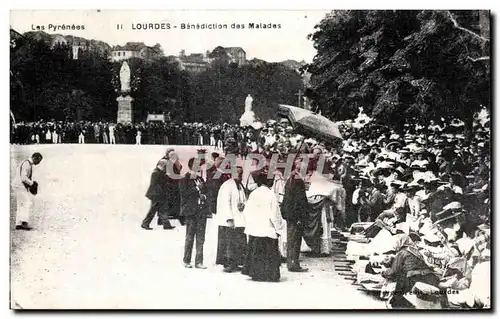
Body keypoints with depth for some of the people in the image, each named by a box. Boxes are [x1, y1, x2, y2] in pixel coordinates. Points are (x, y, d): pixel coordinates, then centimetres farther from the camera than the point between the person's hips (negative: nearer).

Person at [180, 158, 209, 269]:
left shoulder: (200, 179, 17)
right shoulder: (184, 180, -2)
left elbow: (206, 191, 23)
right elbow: (184, 193, -14)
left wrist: (203, 195, 2)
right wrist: (197, 189, -12)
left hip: (202, 211, 5)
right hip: (191, 211, -5)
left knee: (200, 238, 4)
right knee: (190, 237, 0)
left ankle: (199, 262, 9)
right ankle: (186, 261, 11)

-- TASK TO CARRY OUT --
Your answer must be the lines from the one containing "left hip: (202, 211, 5)" to the last line of the entries, repeated exactly and with nothing else.

-- ANSWER TO THIS EXERCISE --
left hip: (202, 211, 5)
right hip: (191, 211, -5)
left knee: (200, 238, 4)
right knee: (190, 237, 0)
left ankle: (199, 262, 9)
right ankle: (186, 261, 11)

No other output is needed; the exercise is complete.